就是普普通通的一个土坡,不高,不陡,长满了枯草。冬天的草是黄的,灰扑扑的黄,和周围的田野没什么两样。

贞晓兕站在坡下,看了很久。

没有红草。

也是,现在是冬天。就算是红草,这时候也枯了。

她不知道自己在期待什么。也许什么都没期待。她只是想来这里站一站,看一看。

风从北边吹过来,冷得刺骨。她把外套裹紧,慢慢往坡上走。

走到坡顶,她忽然停住了。

坡顶上有一块石头,不大,半埋在土里。石头上没有字,但能看出来,是被人凿过的,方方正正的一块,像是一块碑。

贞晓兕蹲下来,用手去摸那块石头。

石头很凉,凉得扎手。但摸着摸着,她忽然觉得,有什么东西从石头里传上来,顺着指尖,流进她的身体。
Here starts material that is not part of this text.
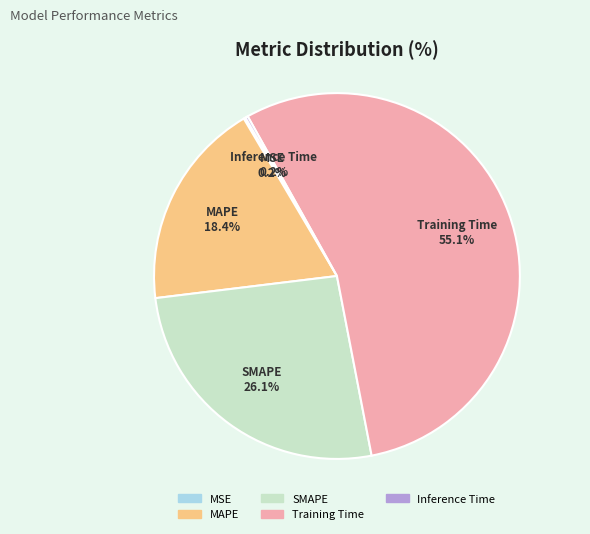

What is the largest slice in the pie chart?

Training Time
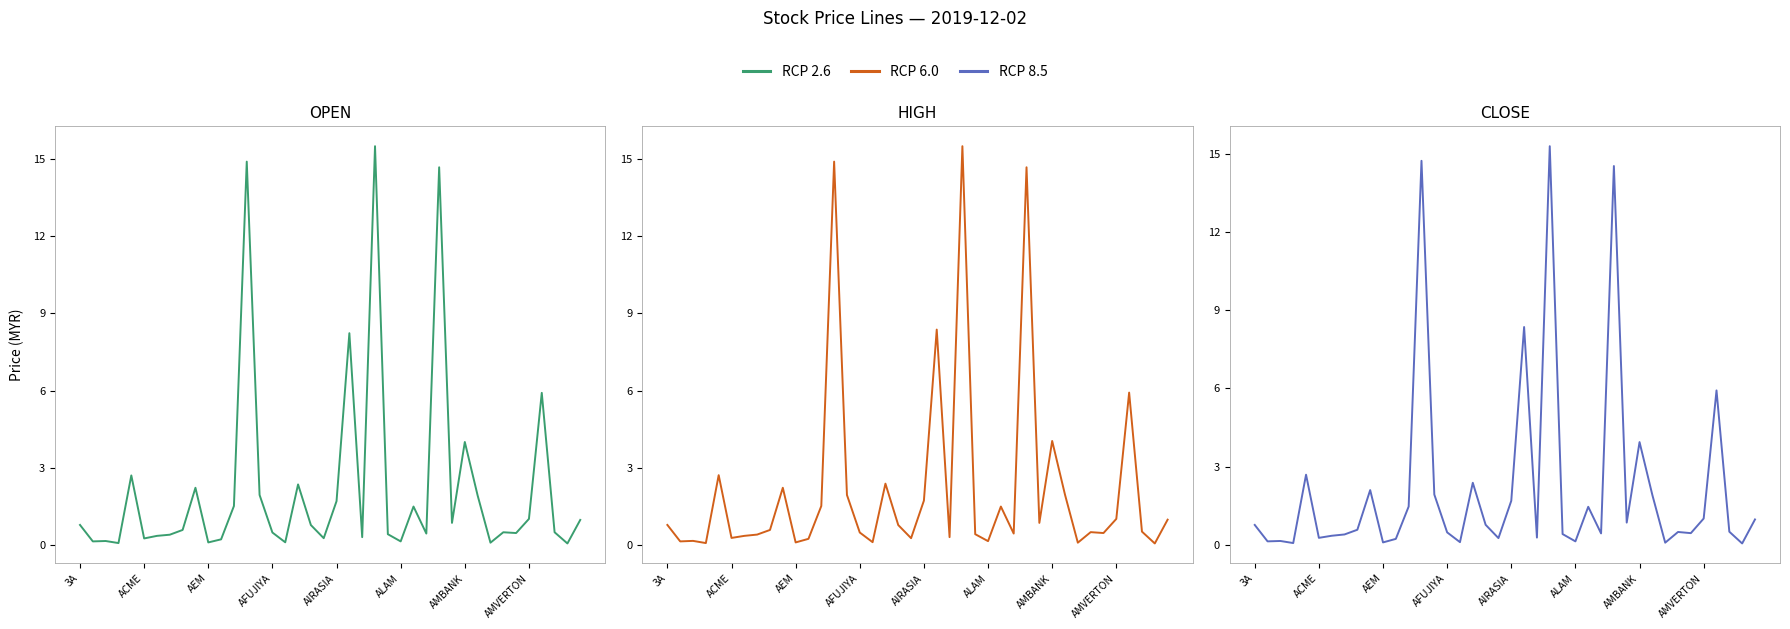

True or false: RCP 2.6 has more than 0 interior local peaks.

True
不是热,也不是冷。是一种说不清楚的感觉,像是沉,又像是稳。

她想起梦里那个人,瘦得像一把刀,眼睛亮得惊人。

“我降了,这座城就真的没了。”

她不知道这句话是从哪里冒出来的。也许是梦里听见的,也许是书里读过的,也许——也许什么都没有,只是她自己想出来的。

但她蹲在那块石头前面,忽然很想哭。

不是难过的哭,也不是害怕的哭。是那种憋了很久很久,终于可以哭出来的哭。

她想起自己这三年。每一次头疼,每一次心悸,每一次把想说的话咽回去。她想起那个医生说的话:压力太大,身体在替你表达。

她的身体一直在替她说话。

但她从来没听。

风很大,吹得她的头发乱飞。她就那么蹲着,蹲了很久,久到腿都麻了。

最后她站起身,对着那块石头,深深鞠了一躬。

“谢谢。”她说。

不知道是对谁说。也许是对梦里那个人。也许是对这块石头。也许是对她自己。

她转身往回走。

走出几步,她忽然想起什么,又回过头。

冬天的阳光照在土坡上,那些枯草被风吹得沙沙响。还是黄的,还是普普通通的。

但贞晓兕看着那些草,忽然觉得,它们好像是红的。

红的像是血,像是火烧云,像是刀锋上还没干透的颜色。

回到城里,已经是傍晚了。

贞晓兕没有回家。她去了学校。

办公室里没人,只有周老师的工位上还亮着一盏台灯。周老师正在改作业,听见脚步声,抬起头,看见是她,愣了一下。

“你怎么来了?不是说家里有事?”

贞晓兕站在门口,没有往里走。

“周老师,”她说,“我想跟你说点事。”

周老师看着她,目光里有一点惊讶,也有一点别的东西。她放下红笔,拍了拍身边的椅子。